With the 2021 interim reporting season rapidly approaching, the UK’s Financial Reporting Council (FRC) has provided examples companies should follow when doing their interim reporting and identified areas that often require further scrutiny.
The document Thematic Review: Interim Reporting also includes a section on determining income tax in interim periods. It lists best practices to follow, including its expectation that companies disclose the basis for determining the income tax rate for the half year.
Companies also should explain whether tax rates have been determined using a weighted average of tax rates across jurisdictions and income categories or if they have been estimated and applied individually, the report said.
“When companies apply a weighted average of tax rates we expect companies to disclose how the rate was determined,” it said.
Companies also should consider the disclosure requirements of IAS 12 ‘Income Taxes’ when explaining and updating information related to significant changes in current and deferred taxes during the interim period, according to the report.
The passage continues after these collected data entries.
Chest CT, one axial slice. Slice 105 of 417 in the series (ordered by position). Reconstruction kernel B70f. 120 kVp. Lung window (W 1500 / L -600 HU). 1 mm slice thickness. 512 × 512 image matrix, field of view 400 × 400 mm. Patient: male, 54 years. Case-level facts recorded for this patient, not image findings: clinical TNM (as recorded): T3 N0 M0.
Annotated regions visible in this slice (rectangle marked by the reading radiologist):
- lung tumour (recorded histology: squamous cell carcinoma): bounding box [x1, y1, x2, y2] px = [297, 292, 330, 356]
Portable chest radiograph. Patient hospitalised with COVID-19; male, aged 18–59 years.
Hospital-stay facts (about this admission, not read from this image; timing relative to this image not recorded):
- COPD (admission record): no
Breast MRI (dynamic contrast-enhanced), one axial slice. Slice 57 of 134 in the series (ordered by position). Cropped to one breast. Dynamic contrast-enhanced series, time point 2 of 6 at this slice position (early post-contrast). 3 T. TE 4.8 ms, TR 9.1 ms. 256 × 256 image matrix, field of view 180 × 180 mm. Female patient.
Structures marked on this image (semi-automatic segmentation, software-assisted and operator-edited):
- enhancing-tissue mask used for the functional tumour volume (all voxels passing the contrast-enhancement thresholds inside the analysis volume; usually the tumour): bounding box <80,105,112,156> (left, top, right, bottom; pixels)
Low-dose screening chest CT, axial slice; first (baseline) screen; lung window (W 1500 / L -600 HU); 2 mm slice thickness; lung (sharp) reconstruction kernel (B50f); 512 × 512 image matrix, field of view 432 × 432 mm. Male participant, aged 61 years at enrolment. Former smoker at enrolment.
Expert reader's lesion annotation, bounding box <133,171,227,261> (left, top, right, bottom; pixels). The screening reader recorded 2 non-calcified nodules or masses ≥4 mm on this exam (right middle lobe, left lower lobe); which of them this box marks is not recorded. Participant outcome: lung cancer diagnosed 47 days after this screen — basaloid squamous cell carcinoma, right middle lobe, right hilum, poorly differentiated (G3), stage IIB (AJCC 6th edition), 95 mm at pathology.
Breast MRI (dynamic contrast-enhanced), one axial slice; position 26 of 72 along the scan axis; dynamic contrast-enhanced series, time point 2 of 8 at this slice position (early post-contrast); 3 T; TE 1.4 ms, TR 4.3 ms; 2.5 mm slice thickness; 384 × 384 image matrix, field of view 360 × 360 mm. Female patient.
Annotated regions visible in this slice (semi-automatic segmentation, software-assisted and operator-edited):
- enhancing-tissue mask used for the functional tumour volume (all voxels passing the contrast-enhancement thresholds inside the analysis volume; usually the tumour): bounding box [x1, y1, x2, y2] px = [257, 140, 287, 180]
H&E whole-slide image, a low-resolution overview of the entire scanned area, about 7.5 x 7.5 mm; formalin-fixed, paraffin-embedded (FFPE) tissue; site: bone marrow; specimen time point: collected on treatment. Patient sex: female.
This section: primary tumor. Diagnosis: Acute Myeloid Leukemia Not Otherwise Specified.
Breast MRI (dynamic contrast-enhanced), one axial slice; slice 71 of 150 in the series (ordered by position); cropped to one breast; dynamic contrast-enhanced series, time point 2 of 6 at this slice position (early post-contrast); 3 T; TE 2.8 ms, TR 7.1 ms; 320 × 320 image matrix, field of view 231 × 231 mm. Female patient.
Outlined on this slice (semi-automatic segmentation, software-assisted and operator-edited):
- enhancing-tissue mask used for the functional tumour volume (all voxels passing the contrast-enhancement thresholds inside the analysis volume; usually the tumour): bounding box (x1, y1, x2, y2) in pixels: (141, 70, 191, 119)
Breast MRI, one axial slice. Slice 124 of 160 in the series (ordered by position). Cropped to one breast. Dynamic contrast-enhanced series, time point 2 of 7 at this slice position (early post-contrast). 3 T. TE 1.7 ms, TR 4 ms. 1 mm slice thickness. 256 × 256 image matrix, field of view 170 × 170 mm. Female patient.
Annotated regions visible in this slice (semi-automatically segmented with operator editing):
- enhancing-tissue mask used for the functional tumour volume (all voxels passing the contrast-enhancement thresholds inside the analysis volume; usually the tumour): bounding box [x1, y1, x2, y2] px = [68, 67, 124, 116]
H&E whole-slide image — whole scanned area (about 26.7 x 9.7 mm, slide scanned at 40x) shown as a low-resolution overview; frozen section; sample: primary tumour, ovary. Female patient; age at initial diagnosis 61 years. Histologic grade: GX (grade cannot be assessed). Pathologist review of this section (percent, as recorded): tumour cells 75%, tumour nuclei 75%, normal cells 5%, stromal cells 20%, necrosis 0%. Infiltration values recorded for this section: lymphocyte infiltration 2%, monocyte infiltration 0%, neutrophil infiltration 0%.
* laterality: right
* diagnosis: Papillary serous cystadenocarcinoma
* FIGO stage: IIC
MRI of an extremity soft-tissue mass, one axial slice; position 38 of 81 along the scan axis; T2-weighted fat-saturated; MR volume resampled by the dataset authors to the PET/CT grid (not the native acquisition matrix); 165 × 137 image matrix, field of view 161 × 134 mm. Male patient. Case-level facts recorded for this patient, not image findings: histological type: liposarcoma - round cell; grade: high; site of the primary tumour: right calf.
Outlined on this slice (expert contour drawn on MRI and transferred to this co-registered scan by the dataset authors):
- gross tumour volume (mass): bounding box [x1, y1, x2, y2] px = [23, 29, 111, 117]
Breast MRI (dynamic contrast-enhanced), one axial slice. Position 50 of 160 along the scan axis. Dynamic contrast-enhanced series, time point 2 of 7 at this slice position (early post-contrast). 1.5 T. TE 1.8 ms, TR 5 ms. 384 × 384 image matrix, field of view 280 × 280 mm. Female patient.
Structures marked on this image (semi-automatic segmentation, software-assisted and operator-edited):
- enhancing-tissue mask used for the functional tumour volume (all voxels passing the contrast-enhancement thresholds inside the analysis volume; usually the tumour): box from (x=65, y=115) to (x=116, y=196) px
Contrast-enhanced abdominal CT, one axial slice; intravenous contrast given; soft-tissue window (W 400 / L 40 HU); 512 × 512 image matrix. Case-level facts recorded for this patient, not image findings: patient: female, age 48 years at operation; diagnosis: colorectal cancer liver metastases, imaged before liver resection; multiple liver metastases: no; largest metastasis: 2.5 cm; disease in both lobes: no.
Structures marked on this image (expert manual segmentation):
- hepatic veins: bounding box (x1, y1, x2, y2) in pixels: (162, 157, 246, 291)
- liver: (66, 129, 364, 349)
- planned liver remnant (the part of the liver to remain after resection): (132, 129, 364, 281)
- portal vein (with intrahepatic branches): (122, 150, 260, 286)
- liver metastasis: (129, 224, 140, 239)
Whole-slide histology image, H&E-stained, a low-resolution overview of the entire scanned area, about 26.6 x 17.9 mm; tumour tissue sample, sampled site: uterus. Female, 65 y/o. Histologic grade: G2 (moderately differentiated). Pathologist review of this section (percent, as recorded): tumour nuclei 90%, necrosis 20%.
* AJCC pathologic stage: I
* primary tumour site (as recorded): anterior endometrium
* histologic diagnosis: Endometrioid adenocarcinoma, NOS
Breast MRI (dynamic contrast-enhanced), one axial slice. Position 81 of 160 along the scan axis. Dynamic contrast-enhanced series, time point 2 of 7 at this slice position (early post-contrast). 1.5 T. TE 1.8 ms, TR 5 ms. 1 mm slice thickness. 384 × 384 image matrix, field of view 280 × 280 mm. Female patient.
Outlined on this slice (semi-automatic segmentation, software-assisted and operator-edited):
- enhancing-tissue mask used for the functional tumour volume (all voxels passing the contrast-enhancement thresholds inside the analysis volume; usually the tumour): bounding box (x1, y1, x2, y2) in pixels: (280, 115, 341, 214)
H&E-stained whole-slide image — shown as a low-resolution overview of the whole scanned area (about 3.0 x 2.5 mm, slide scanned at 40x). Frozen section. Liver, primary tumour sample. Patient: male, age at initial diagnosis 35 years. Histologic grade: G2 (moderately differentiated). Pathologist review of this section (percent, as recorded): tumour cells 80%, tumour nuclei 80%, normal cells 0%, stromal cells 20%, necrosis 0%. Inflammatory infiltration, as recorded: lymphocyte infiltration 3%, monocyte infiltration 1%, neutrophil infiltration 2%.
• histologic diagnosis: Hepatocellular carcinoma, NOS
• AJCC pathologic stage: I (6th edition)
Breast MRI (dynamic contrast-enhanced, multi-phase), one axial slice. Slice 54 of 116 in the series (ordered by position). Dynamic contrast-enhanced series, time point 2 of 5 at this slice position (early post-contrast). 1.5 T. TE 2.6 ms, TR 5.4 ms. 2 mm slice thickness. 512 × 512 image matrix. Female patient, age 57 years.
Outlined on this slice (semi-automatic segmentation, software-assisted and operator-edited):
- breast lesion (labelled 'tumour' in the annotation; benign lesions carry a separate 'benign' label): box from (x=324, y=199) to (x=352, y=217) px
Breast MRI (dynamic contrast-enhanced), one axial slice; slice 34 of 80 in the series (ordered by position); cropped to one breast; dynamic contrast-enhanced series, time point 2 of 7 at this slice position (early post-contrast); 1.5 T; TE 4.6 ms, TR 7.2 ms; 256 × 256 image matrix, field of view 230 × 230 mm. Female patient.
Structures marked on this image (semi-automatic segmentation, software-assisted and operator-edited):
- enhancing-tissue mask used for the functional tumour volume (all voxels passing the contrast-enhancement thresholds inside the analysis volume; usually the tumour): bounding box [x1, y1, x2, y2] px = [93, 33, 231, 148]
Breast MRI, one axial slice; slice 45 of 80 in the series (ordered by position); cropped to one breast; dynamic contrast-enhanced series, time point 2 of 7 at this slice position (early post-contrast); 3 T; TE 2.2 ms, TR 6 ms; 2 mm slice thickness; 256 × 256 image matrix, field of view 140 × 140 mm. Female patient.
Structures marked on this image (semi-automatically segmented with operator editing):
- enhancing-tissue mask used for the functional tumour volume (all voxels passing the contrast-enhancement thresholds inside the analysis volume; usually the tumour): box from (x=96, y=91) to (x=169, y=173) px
That includes disclosure of a breakdown of the components of the tax charge — for example, current tax expense, deferred tax expense or income for originating and reversing temporary differences, changes in tax rates and prior period adjustments; and the amount of the deferred tax assets and liabilities recognized at the half year in relation to each type of temporary difference and unused tax loss or credit, it said.
The FRC said that it expects companies with material deferred tax assets, including those related to tax losses, to review their carrying amounts at the half-year. “In doing so, we expect companies to use assumptions consistent with their going concern and impairment assessments as indicated in our recent Covid-19 Thematic.”
Where companies recognize significant additional deferred tax assets on tax losses above the level of their deferred tax liabilities at the half-year, there should be disclosure of evidence that supports its recognition if the company has suffered a loss in either the current or preceding period in line with the requirements of paragraph 82 of IAS 12, the report said.
To the extent that there is a significant change in the amount of tax losses not recognized as deferred tax, companies should disclose the amount of the change in tax losses not recognized at the half-year in line with the requirements of paragraph 81(e) of IAS 12, it said.